The Cove At The FCCJ

by Justin McCurry with Pictures by Rob Gilhooly

The Cove At The FCCJ

The Cove has quickly become one of the most talked-about films of the year. With its dramatic, covert footage of the dolphin slaughter in Taiji, Wakayama Prefecture, the documentary sparked outrage after its release in the U.S. at the end of July. In Australia, public indignation led councilors in the town of Broome to suspend its 28-year relationship with Taiji.

Over the course of three years and at a cost of $2.5 million, The Cove’s makers used guerilla filmmaking techniques and a panoply of high-tech equipment, including underwater cameras, hidden microphones and aerial drones, to capture graphic images of the dolphins’ bloody demise.

Directed by photographer Louie Psihoyos, The Cove won the Audience Award at this year’s Sundance Film Festival and has received positive reviews in North America, Europe and Australia.

But it is unlikely that many people in Japan will be able to decide for themselves whether they agree with the film’s two-pronged message: that the slaughter and sale of dolphins is barbaric, and the consumption of their meat a health risk.

Although the organizers of the Tokyo International Film Festival belatedly agreed to screen the film in October in the face of mounting international pressure, there are still no plans to put it on general release in Japan.

If that remains the case, the public will be denied the opportunity to watch what The New York Times called “one of the most audacious and perilous operations in the history of the conservation movement.”

The Cove’s Japan “premiere,” at the FCCJ on Sept. 25, drew more than 150 members and guests, as the Movie Committee, thanks to sterling work from Edwin Karmiol and Karen Severns, put on one of the most popular film events in recent memory.

Over 92 minutes, Ric O’Barry and his expert crew track their attempts to record the slaughter as they are confronted by angry fishermen and questioned by visibly nervous plainclothes police officers.

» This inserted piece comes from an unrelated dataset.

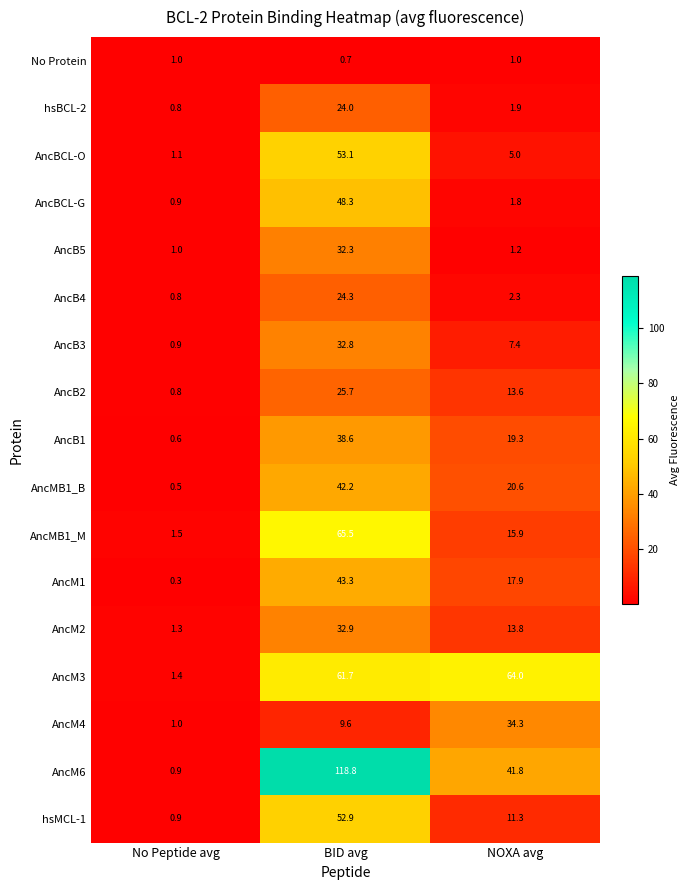

Rank the series by their maximum value, from highest to lowest.

AncM6, AncMB1_M, AncM3, AncBCL-O, hsMCL-1, AncBCL-G, AncM1, AncMB1_B, AncB1, AncM4, AncM2, AncB3, AncB5, AncB2, AncB4, hsBCL-2, No Protein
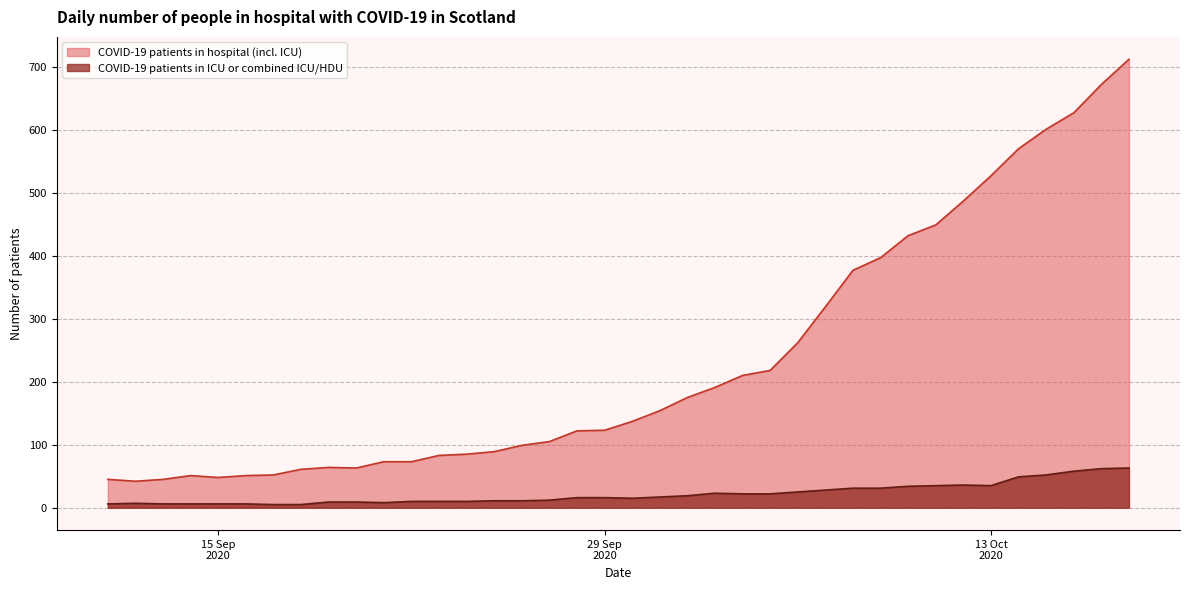

Where is the first local minimum for COVID-19 patients in ICU or combined ICU/HDU?

2020-09-17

There are moments of genuine tension: the nighttime forays into the cove to plant underwater cameras and microphones; the pursuit of the crew by mysterious men in white cars; and questions over the quality of the footage that are not answered until the final few minutes.

While the result – thanks to the bravery and dedication of its makers – is a technically accomplished piece of work, the film loses its focus at times.

What, for instance, is the chief objection to the dolphin slaughter? Is it the manner in which these non-endangered, though highly intelligent, mammals are killed, or the fact that their meat is contaminated? The Cove is a powerful indictment of the former, yet O’Barry later told the FCCJ audience that toxic meat is the biggest concern.

“It’s not an animal-rights issue, it’s a people issue,”
he said. “People are buying contaminated meat.
I think Taiji is the new Minamata. It’s not a food-culture issue or a cruelty issue; it’s about contaminating Japanese people.”

On the night, the chief objection to the film came from one of the film’s interviewees. Tetsuya Endo, an associate professor at the Health Sciences University in Hokkaido and an expert on environmental chemistry and toxicology, complained that The Cove was a blatant piece of environmental advocacy, not, as he had been assured, a “scientific documentary.”

“I am asking the editor to cut my appearance, because it turned out to be very different from a scientific film,” Endo said. “I never signed off on the use of my footage, so I want … [Louie Psihoyos] to apologize for using it without my permission.”

O’Barry responded: “Is there anything being said in this movie that is untrue? This is very black and white. Go to Taiji on your own and buy the dolphin meat. All you have to do is get it tested. If you find it is not toxic, I’ll go away and never come back. But if it is toxic, print that so that any Japanese person can make an intelligent decision on whether or not to eat it. Why isn’t anyone doing that?”

He railed against the domestic media for their refusal to cover the slaughter and, by extension, the public-health issues raised by the consumption of dolphin meat.

O’Barry said none of the 100 people on Tokyo’s streets to whom he showed footage of the slaughter was familiar with Taiji’s controversial side business. “If this is the culture of the Japanese people, then how come the Japanese people don’t know about it?”

And what of Taiji’s future? “Dolphin watching is the solution,” O’Barry said. “More money has been made from whale watching than during all of the years killing whales. That’s a fact. There is an alternative. There is a win-win situation.”